The seven lights slid subtly across the sky, and Pirius blipped his sub-light drive to tweak his own position.

“We’re a minute from our first FTL jump, and we’re going to hop in formation. The first hop will be the most difficult…”

That was true, for this tiny formation was about to leap right into the heart of the Galaxy.

“When we get through that, it’s plain sailing,” Dray said. “And even if it isn’t, it will be fun. Nearly time. Good luck, everyone.” Another quick chorus of acknowledgment. “Five, four, three…”

The Galaxy’s inner structure was nested around the ferocious mass at the very center.

Within the broad plane of the spiral arms was set the Core. That immense shining bulge itself contained a denser kernel, the Central Star Mass: millions of stars crowded into a few tens of light- years.

Immense streams of molecular gases poured inward through the Mass — but a few light-years out from the center they collided with a ferocious solar wind, blowing out of the very center. That solar wind created the Cavity, a hole in the heart of the Galaxy, surrounded by a stationary shock front of infalling gas, the Circumnuclear Ring. At the Circumnuclear Ring, the human expansion through the Galaxy had stalled; the soldiers who fought and died there called it the Front. The Cavity had its own marvels: the Baby Spiral, a miniature Galaxy contained wholly within those few scraped-clear light- years, and deeper still the dense, fast-moving astrophysics around the central black hole itself.

Dray and his little flotilla of greenships planned a bold FTL jump of no less than five light-years, which would take them right through the Front and into the Cavity. They were going to make this leap in the relativistic turbulence of the Galaxy center, whose violence, even as far out as this, reached up into the higher dimensions on which FTL technology depended. And they were going to do it in formation.

That, anyhow, was the plan.

When the jump came, the sky was suddenly so bright it was as if it had exploded.
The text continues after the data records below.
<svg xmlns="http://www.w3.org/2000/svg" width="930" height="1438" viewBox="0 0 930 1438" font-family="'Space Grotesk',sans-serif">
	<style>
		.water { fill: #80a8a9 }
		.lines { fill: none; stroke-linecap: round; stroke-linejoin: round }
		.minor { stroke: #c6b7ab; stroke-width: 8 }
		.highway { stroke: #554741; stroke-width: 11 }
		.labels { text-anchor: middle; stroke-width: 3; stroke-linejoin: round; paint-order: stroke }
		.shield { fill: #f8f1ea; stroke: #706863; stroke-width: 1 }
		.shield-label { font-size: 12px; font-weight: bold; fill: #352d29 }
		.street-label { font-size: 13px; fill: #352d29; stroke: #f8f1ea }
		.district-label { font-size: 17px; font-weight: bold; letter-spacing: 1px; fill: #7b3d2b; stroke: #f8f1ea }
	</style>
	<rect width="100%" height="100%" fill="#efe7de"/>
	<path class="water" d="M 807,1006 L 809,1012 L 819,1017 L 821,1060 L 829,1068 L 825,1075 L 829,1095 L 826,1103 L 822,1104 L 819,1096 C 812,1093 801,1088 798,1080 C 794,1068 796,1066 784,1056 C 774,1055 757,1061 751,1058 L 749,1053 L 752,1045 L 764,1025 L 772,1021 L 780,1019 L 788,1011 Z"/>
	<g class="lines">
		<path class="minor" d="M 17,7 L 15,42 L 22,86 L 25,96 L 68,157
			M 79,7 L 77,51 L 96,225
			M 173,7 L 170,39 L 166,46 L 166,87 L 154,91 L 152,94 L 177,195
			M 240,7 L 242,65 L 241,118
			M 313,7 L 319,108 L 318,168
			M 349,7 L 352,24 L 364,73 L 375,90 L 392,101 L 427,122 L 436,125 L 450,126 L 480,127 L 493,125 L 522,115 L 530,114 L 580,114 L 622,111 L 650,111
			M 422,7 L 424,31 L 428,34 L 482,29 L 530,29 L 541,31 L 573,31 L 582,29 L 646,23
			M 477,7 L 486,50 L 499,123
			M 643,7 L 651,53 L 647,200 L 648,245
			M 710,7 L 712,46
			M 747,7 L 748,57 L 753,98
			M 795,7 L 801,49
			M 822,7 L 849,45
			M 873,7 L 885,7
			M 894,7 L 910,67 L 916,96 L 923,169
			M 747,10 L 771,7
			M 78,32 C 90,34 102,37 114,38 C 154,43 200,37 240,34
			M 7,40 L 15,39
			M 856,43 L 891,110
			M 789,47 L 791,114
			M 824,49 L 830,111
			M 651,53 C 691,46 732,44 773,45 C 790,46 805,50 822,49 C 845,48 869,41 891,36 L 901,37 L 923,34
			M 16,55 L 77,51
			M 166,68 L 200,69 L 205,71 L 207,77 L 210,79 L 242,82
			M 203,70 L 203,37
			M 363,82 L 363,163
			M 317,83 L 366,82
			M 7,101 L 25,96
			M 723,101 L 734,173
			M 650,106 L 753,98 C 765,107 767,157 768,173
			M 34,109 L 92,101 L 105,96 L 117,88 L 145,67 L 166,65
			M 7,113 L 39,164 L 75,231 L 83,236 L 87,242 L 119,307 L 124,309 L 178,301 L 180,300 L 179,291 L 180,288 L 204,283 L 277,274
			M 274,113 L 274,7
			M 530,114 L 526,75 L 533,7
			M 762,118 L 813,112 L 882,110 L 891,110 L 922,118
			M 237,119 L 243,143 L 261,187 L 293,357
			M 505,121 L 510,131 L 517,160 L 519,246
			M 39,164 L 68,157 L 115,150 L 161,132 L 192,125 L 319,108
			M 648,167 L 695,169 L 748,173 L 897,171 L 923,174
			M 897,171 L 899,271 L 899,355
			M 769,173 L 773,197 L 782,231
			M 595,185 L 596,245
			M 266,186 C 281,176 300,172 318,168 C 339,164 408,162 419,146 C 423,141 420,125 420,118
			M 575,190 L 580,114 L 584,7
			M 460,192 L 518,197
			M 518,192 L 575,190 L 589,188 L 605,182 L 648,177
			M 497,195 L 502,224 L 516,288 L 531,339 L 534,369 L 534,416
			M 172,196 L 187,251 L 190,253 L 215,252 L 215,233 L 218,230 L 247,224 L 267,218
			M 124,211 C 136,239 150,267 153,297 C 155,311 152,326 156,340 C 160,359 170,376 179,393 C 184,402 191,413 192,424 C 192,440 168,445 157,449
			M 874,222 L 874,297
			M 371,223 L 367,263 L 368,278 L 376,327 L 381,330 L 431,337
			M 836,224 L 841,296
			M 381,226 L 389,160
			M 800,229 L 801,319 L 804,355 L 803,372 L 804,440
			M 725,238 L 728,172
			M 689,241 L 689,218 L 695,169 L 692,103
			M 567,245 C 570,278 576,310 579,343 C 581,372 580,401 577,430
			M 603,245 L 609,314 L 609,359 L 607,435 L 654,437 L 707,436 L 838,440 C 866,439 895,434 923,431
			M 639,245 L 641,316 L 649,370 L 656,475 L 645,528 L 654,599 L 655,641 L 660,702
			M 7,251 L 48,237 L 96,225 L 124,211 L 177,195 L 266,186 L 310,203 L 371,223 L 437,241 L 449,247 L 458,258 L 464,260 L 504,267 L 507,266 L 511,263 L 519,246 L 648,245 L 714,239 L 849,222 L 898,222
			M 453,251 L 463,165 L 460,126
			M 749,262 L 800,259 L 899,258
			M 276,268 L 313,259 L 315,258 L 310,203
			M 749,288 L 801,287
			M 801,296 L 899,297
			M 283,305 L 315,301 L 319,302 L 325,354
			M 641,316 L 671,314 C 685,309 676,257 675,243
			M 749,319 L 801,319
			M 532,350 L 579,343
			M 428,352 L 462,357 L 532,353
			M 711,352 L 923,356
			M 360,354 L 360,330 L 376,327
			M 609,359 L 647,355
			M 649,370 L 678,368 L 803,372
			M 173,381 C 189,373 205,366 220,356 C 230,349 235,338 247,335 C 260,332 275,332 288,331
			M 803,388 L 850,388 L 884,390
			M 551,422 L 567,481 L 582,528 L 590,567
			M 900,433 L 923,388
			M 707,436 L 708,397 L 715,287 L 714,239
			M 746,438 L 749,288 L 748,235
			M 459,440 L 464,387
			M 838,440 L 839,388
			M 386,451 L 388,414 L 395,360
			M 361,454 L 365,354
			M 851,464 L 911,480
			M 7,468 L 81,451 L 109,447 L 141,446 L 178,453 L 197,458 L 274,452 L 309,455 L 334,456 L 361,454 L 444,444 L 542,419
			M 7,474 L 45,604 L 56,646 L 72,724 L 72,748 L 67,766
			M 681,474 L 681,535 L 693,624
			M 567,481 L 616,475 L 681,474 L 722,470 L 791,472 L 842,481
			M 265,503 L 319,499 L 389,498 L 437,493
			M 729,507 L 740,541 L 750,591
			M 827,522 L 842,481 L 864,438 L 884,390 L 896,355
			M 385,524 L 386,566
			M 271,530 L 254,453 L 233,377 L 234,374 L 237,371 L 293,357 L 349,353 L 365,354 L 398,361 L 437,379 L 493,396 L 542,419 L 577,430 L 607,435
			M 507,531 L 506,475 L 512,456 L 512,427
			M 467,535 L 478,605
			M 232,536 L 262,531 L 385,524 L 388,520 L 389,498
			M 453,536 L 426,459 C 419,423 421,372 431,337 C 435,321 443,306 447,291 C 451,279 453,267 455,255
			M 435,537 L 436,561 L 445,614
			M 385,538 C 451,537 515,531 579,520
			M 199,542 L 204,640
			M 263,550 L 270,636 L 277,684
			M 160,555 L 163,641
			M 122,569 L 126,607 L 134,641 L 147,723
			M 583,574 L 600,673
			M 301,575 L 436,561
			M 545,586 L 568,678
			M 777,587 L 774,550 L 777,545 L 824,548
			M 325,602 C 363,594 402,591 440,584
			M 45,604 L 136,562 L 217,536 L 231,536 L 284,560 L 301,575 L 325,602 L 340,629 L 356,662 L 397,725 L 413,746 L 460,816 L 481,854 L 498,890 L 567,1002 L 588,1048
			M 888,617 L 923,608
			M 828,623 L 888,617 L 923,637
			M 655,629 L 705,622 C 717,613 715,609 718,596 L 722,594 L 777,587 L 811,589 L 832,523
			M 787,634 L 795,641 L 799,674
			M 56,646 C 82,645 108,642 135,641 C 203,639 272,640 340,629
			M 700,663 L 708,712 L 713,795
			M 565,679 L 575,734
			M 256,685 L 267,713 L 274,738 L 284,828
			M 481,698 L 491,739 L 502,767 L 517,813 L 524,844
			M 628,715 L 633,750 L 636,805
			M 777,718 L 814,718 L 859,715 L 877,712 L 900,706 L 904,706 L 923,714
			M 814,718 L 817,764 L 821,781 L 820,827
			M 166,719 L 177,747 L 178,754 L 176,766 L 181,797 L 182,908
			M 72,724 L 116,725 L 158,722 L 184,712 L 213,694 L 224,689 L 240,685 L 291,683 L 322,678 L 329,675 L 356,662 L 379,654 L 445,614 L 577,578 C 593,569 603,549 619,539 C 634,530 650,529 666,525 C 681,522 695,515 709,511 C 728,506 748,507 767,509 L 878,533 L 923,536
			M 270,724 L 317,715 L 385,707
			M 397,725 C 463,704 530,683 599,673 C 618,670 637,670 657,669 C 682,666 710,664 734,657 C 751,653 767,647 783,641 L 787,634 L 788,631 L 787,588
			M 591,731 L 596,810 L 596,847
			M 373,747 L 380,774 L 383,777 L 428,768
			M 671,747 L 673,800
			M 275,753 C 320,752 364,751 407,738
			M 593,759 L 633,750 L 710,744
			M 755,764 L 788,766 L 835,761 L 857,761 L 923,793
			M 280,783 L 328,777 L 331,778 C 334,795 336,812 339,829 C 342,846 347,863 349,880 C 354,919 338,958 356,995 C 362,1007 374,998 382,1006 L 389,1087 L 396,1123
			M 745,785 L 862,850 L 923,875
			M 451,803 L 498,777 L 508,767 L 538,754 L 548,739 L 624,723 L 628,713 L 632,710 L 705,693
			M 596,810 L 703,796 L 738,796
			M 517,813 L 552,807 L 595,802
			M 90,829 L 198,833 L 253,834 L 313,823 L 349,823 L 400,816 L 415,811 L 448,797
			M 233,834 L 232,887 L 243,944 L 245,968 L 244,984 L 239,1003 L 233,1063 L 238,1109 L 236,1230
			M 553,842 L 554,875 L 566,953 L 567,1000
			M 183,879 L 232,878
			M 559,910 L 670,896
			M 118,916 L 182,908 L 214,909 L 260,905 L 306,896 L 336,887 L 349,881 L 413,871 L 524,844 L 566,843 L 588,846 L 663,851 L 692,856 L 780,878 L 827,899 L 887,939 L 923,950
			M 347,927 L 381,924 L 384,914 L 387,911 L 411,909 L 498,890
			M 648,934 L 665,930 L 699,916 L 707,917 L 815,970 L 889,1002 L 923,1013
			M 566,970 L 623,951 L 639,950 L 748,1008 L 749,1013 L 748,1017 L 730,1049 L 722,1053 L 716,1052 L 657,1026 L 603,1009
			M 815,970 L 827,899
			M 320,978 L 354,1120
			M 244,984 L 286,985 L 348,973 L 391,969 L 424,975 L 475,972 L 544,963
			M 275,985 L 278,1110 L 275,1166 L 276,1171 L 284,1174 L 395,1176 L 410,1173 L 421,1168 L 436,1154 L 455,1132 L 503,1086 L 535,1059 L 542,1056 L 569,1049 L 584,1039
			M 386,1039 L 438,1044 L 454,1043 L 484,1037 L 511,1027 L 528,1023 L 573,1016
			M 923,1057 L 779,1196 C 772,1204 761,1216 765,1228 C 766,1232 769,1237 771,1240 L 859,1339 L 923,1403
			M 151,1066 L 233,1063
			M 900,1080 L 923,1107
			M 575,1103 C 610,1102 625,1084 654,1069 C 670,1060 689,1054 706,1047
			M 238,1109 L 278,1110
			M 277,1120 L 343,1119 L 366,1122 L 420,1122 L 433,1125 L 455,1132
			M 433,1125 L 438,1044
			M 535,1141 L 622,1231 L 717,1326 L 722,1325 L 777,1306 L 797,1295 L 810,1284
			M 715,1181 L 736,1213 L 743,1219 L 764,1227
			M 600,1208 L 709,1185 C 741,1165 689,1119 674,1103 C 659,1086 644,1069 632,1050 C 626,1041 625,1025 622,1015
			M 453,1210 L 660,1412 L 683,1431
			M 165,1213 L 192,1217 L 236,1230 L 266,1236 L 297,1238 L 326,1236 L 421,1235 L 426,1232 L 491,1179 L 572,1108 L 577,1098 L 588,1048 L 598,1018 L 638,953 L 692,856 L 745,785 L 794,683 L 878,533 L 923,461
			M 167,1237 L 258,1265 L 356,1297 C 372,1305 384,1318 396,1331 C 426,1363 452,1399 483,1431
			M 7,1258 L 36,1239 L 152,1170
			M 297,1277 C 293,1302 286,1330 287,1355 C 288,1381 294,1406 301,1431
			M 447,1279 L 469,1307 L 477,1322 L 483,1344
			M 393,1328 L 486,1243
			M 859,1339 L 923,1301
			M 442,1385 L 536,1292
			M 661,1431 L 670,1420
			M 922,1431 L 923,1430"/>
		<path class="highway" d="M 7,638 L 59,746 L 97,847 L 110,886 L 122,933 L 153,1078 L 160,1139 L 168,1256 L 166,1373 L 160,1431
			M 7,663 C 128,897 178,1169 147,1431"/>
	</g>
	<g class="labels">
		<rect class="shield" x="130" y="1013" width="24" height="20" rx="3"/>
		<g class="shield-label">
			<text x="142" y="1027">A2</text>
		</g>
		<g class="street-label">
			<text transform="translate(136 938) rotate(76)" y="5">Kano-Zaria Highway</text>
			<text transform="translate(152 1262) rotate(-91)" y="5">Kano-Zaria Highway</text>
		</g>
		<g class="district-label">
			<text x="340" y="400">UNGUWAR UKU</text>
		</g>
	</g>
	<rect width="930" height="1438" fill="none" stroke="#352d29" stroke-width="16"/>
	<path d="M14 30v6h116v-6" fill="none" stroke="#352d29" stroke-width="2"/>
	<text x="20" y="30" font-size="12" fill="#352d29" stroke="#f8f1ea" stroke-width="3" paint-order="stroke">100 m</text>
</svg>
Dray was calling. “Two and Four! Wedge Two and Four, report!”

Pirius ignored everything and checked his ship’s systems. The Cavity was a lethal environment, saturated with radiation and laced with massive particles fleeing at close to the speed of light. But the Other Claw had survived the FTL jump, and was protecting her crew.

When he was satisfied, he looked up.

Suddenly he was sitting on the edge of the Cavity, actually inside the central space contained within the Front. Through a blizzard of stars he could clearly see the Baby Spiral. The convoy had emerged from its jump close to the terminus of the spiral arm called East, where it lost its coherence and merged into the mush of the Circumnuclear Ring. From Pirius’s point of view, East was a tunnel of infant stars and crimson-glowing gas that wound deeper into the Cavity. It was like looking into the guts of an immense machine, he thought, a machine of gas and dust and stars. All of this was tinged with blueshift, for he was already flying further inward; the Other Claw had emerged from the hop with a velocity a high fraction of lightspeed, a vector arrowed straight at the heart of the Galaxy.